Besides the correlation between physical properties and animal response, the correlation analyses between pellet quality variables and size of gastrointestinal organs and abdominal fat (Table 17) showed that abdominal fat is the variable that is most sensitive in relation to variations in pellet quality, AME_N concentration, and nutrient digestibility. Among them, the most powerful factor influencing abdominal fat deposition is the AME_N concentration (Table 12), especially when the AME_N to amino acid ratio is increasing. However, higher fat content (soybean oil added) reduces pellet quality. Together with high abdominal fat deposition, the poultry industry is avoiding both. Furthermore, the abdominal fat accumulation clearly shows that gradual AME_N reduction was achieved and how sensitive the body composition is to the energy content in the diet.

5. Conclusions

The use of diets with lower AME_N concentration, and with coarse corn particle sizes, conditioned with an expander prior to pelleting, is recommended for broilers.
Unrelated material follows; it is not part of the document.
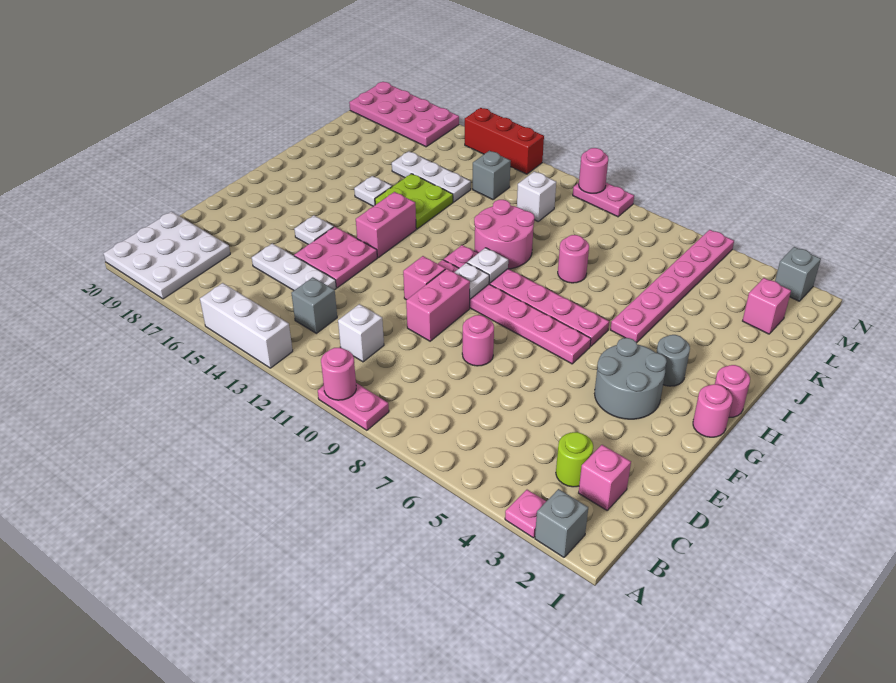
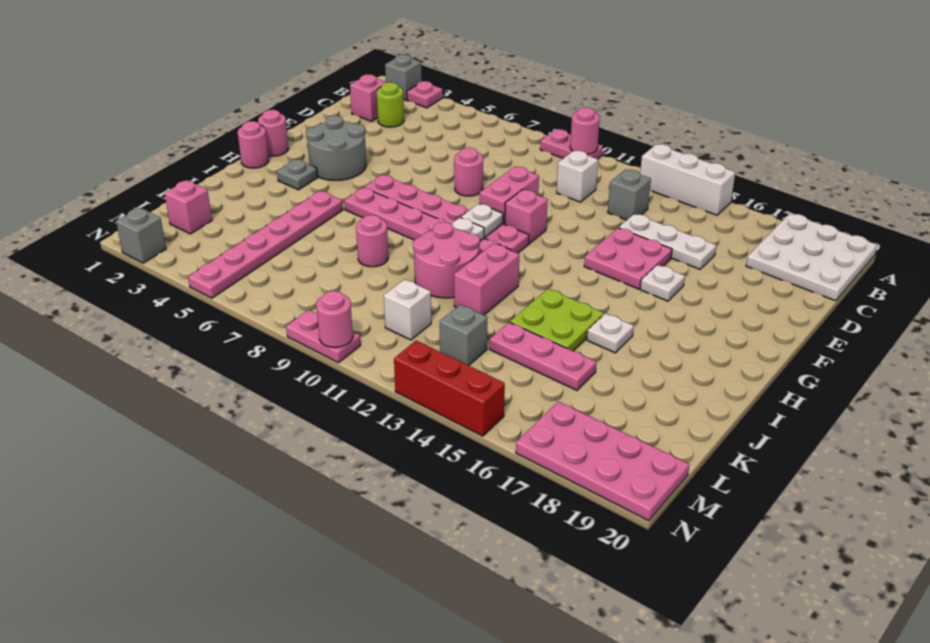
pink 1x2 brick [356,192,416,257] -> pink 1x2 brick moved to [454,243,519,315]
grey 1x1 round brick [656,335,690,386] -> grey 1x1 plate [277,160,318,190]
white 1x3 plate [392,151,471,202] -> pink 1x3 plate [489,322,596,390]

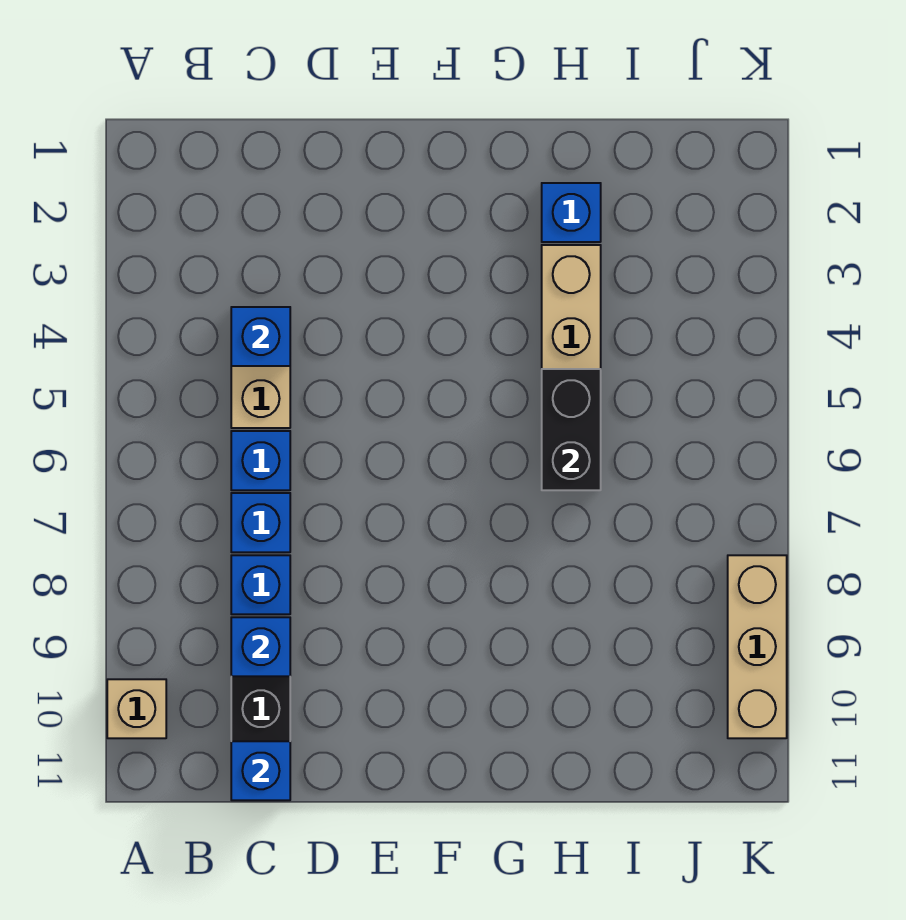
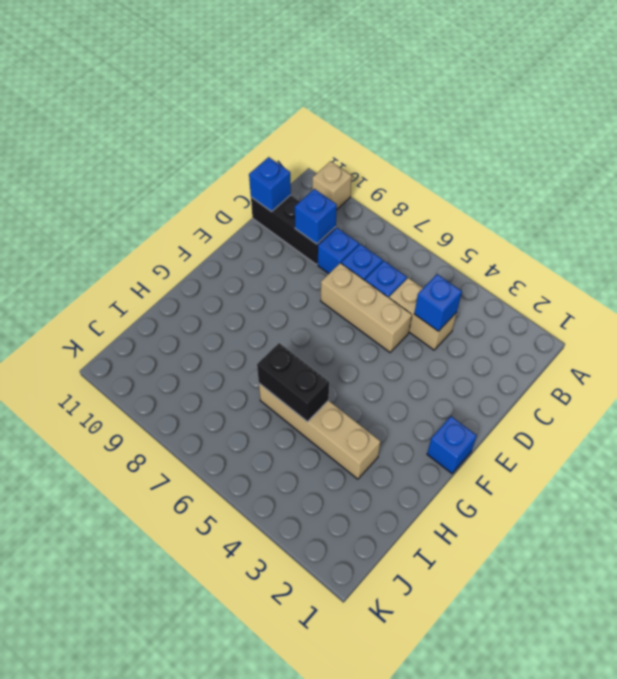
blue 1x1 brick [542,183,601,242] -> blue 1x1 brick moved to [427,416,477,473]
tan 1x3 brick [728,555,787,738] -> tan 1x3 brick moved to [321,263,412,352]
All physical aspects of the diets used here were comparable to each other, and probably higher than the feed industry practices, reflecting the experimental processing plant arrangement. Our trial showed the importance of feed processing as a tool to improve livestock efficiency. However, it requires adjustments in feed formulation to consider changes in the nutritive value due to processing. In addition, our trial showed that the addition of plant oil may be reduced in diets, bringing two important benefits at once: (a) reducing an expensive ingredient of the diet and (b) improving the pellet quality using adequate processing technology.